Media and Communication Studies After 1989
After the Cold War period and collapse of the bipolar world, the concept of the free press was (re)introduced in the countries of central and eastern Europe (and with some limitation in the former Soviet Union and then in Russia), and the media system in each country was transformed. The fundamental changes and quick and massive development of mass communication, as well as the inspiration coming from western countries, led to increasing interest in studying media and communication. The pre-1989 theoretical and methodological framework of Marxist–Leninist theory and history of journalism was abandoned and journalistic education was transformed. New schools and departments of media studies, media and communication, mass communication, etc. have been established.
There is a plurality of normative and theoretical approaches, mostly based upon the interests and training of people who established media and communication studies as an academic field. In some countries (Hungary, Poland, former Czechoslovakia, and contemporary Czech Republic), a clear distinction has been created between journalism on one hand and (mass) media communication studies and research on the other. Journalism as a part of higher education was transformed into a vocational (skill oriented) training field in many schools, with media and communication study as its academic background. Departments of media studies were established, and not only do research but also develop their own curricula of media studies and produce their own graduates as media and communication experts. New media journals have appeared in many countries.
In other countries (some schools in Slovakia, Russia, etc.), journalism remains an academic field but its content and theoretical framework have changed fundamentally and shifted toward media and mass communication studies, also introducing the concepts of media literacy and media education for the general public as topics of general education.

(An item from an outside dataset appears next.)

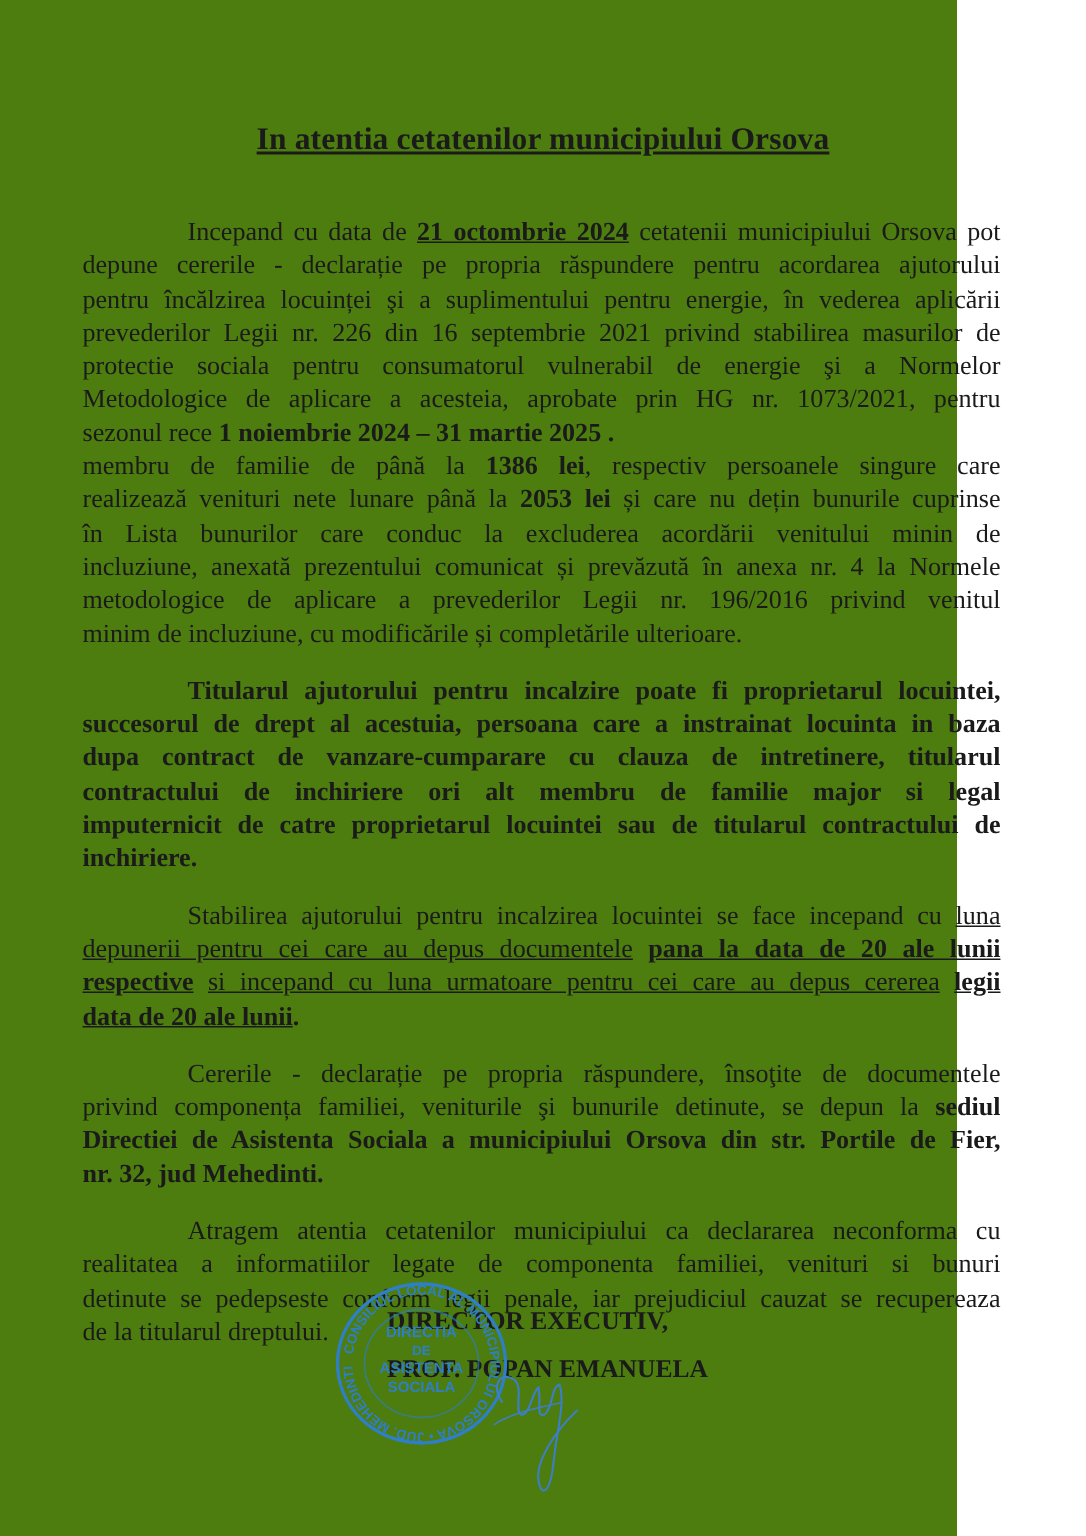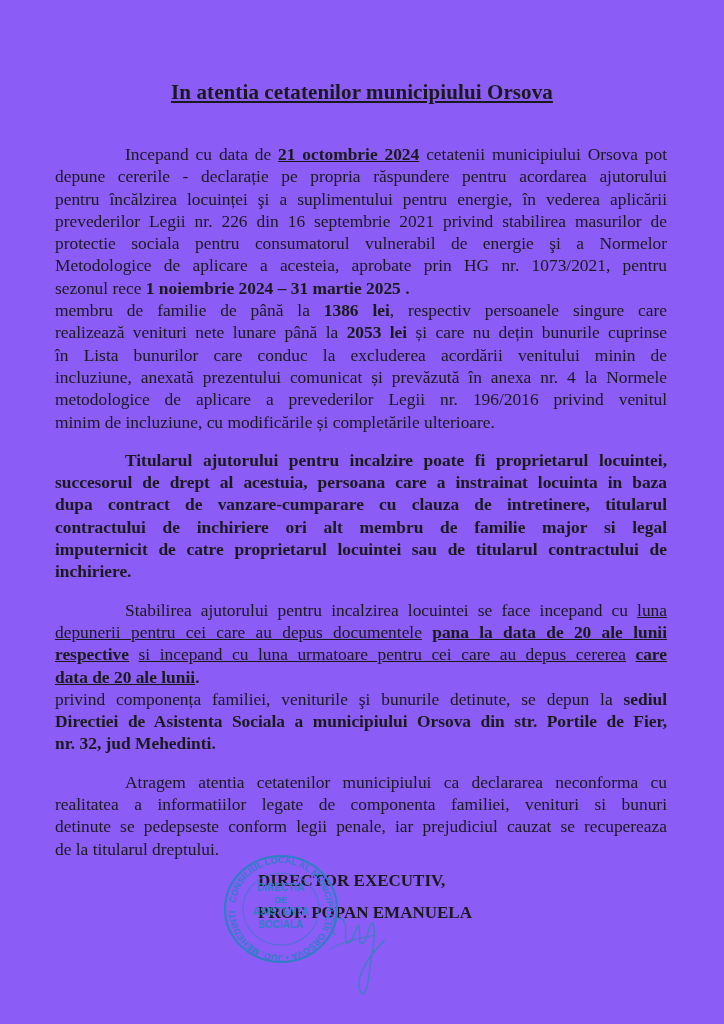"In atentia cetatenilor municipiului" .page { background: #8b5cf6 -> #4d7c0f; width: 724px -> 638px }
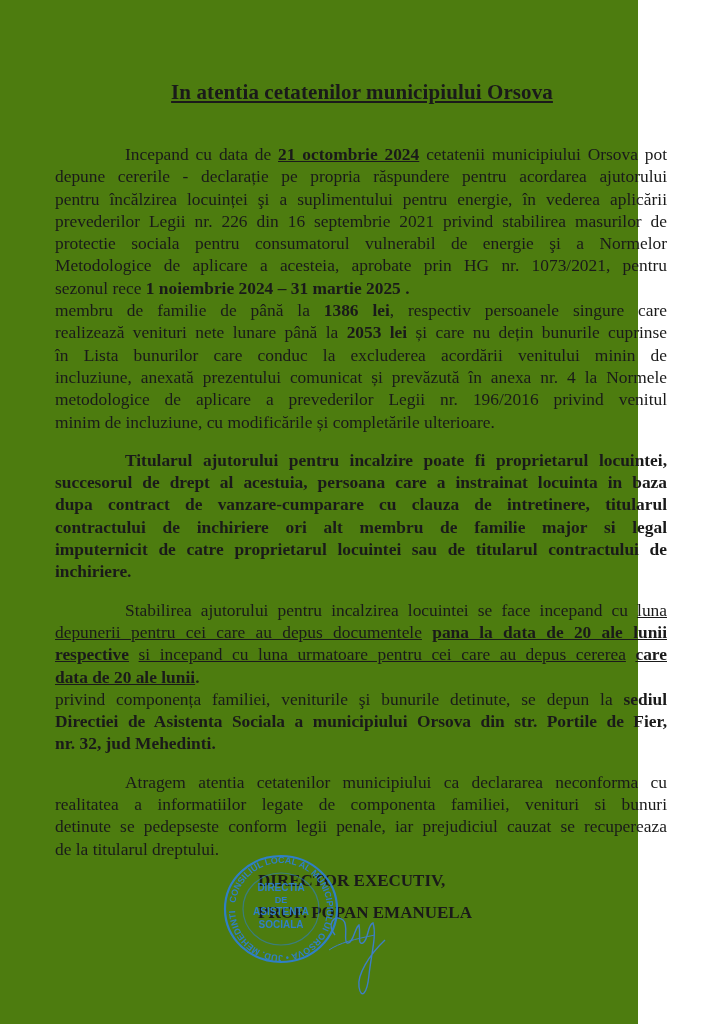"care" span.b { text: care -> legii }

The interest in interpersonal communication and speech communication has remained nonintegrated and is still mostly connected either with linguistics (especially with studying national languages of nations and states in the region) or with psychology (mostly as an applied or practical set of skills).
References:
- Goban-Klas, T. (1978). Komunikowanie masowe [Mass communication]. Krakow: Osodek badañ prasoznawczych.
- Hudec, V. (1982). Úvod do teorie zurnalistiky [Introduction to the theory of journalism]. Prague: Novinár.
- Kloskowska, A. (1964). Kultura masowa (Krytyka I obrona) [Mass culture (Criticism and defense)]. Warsawa: PWN.
- Malá encyklopédia Ωurnalistiky [A concise encyclopedia of journalism] (1982). Bratislava: Obzor.
- Olson, K. (1966). The history makers: The press of Europe from its beginnings through 1965. Baton Rouge, LA: Louisiana State University Press.
- Szecskö, T. (1983). Communication research and policy in Hungary: Partners in planning. Journal of Communication, 33(3), 96 –102.
- Tolstikova-Mast, Y., & Keyton, J. (2002). Communicating about communication: Fostering the development of the communication discipline in Russia. In I. N. Rozina (ed.), Theory of communication and applied communication, Bulletin of Russian Communication Association, issue Rostov-on-Don: Institute of Management, Business and Law Publishing, pp. 119 –134.
- Zassoursky, Y. N., & Vartanova, E. (1998). Changing media and communications. Moscow: Faculty of Journalism/ICAR.